# 2 dayton sub 1200 vs hsu stf-2



## batistat (Aug 21, 2014)

I have heard that 2 subs are better than one but what about quality? Which would be preferred 2 dayton sub 1200s or a single hsu stf-2? They come in close on price and are definitely more "budget friendly" on the sub spectrum.


----------



## theJman (Mar 3, 2012)

The value of dual subs is that they can play louder than a single unit, and with proper placement they will help even out the various room modes everyone has. Two subwoofers will not play deeper than one can, nor will they improve quality, so your particular situation and needs will determine which option is best for you.


----------



## gibroni (Sep 25, 2010)

Depends on the size of your room and the other components in your system.
:hsd:


----------



## jamesfrazier (Jul 24, 2011)

I would pick one HSU... Think about it. 120 bucks for a driver, amp, cabinet. The components while may work and sound fine, can't be called 'quality'.

The HSU isn't exactly a diamond either, but they have a huge reputation for great sounding products at reasonable prices. It will sound a lot better and have better extension as well. Buy an HSU now and save for another later and you'll be much, much happier you did.


----------



## zieglj01 (Jun 20, 2011)

batistat said:


> I have heard that 2 subs are better than one but what about quality? Which would be preferred 2 dayton sub 1200s or a single hsu stf-2? They come in close on price and are definitely more "budget friendly" on the sub spectrum.

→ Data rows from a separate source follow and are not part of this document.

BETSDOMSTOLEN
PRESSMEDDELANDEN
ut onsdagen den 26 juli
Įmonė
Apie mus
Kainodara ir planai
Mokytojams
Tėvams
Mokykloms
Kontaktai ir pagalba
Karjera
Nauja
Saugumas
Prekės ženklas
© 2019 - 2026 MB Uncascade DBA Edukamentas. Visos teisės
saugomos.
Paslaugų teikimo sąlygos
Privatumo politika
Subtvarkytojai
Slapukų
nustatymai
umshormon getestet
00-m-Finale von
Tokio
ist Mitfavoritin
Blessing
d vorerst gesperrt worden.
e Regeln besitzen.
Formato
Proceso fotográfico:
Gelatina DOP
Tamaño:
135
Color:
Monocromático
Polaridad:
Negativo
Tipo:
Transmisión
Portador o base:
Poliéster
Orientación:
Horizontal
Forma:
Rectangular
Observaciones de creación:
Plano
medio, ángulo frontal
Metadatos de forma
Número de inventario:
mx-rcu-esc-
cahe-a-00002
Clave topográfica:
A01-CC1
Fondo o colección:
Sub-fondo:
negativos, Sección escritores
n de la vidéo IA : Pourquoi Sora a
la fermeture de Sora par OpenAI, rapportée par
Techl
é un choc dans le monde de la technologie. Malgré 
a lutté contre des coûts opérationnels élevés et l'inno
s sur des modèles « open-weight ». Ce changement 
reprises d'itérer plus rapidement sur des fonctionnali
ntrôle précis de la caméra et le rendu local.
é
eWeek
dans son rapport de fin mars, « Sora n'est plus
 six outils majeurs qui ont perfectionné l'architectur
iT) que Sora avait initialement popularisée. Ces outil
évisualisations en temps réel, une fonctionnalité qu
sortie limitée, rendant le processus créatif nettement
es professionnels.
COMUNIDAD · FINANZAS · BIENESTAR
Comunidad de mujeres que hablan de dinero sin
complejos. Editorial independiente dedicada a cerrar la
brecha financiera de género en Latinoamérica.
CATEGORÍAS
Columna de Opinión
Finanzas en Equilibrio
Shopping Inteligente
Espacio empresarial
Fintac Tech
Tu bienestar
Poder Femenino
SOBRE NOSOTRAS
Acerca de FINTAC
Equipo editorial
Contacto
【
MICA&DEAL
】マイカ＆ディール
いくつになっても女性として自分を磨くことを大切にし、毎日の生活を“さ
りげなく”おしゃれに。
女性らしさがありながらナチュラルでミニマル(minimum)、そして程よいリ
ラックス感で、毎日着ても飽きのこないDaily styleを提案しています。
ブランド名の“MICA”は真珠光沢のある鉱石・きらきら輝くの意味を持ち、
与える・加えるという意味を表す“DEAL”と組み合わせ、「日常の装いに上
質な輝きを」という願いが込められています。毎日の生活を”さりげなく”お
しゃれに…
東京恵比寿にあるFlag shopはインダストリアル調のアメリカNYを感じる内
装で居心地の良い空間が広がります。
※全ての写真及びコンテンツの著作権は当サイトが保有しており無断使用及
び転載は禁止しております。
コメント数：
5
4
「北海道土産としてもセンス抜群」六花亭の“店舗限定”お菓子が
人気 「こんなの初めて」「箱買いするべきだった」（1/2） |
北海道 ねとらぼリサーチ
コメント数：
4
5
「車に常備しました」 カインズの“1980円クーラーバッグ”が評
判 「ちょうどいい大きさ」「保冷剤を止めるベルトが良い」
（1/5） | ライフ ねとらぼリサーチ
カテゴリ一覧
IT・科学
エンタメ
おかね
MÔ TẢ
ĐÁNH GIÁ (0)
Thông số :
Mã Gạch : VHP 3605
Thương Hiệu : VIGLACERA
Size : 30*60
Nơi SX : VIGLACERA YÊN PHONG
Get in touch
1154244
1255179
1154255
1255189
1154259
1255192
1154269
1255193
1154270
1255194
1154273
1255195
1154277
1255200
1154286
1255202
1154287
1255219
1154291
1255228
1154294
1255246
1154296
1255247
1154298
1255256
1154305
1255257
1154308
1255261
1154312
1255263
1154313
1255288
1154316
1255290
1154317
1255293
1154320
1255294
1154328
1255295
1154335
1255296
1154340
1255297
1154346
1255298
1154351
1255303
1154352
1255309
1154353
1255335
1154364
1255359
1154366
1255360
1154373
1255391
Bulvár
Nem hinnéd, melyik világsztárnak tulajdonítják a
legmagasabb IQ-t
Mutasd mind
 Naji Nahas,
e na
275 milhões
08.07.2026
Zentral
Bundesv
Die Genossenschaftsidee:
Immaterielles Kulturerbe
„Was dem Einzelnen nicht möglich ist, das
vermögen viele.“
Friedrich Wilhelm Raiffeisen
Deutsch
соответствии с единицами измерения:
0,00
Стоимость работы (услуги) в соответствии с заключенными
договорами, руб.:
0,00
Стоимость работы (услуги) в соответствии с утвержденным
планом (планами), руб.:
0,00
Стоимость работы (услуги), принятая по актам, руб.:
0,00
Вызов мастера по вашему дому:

I would always aim for a better quality sub - then save for a second one.


----------



## Dr. H (Nov 8, 2014)

While i agree with the other member on buying a "higher quality" sub. I personally would go duals on this on. So dayton gets my vote


----------



## bedoocan (Nov 8, 2014)

Hi, where can I find this product ?


----------



## vidiot33 (Dec 12, 2013)

You can find Dayton Audio subs at parts express, and they're a solid, reputable vendor. I believe they're on sale right now also.


----------



## Insearchof (Oct 21, 2014)

gibroni said:


> Depends on the size of your room and the other components in your system.
> :hsd:


^^^This.
How big an area are you trying to pressurize? 
I haven't heard that specific Dayton but I 've heard the Stf-2 and for the money it sounds quite good in a smaller room. It still sounds good in a large room but IMO it certainly doesn't fill a large room adequately.


----------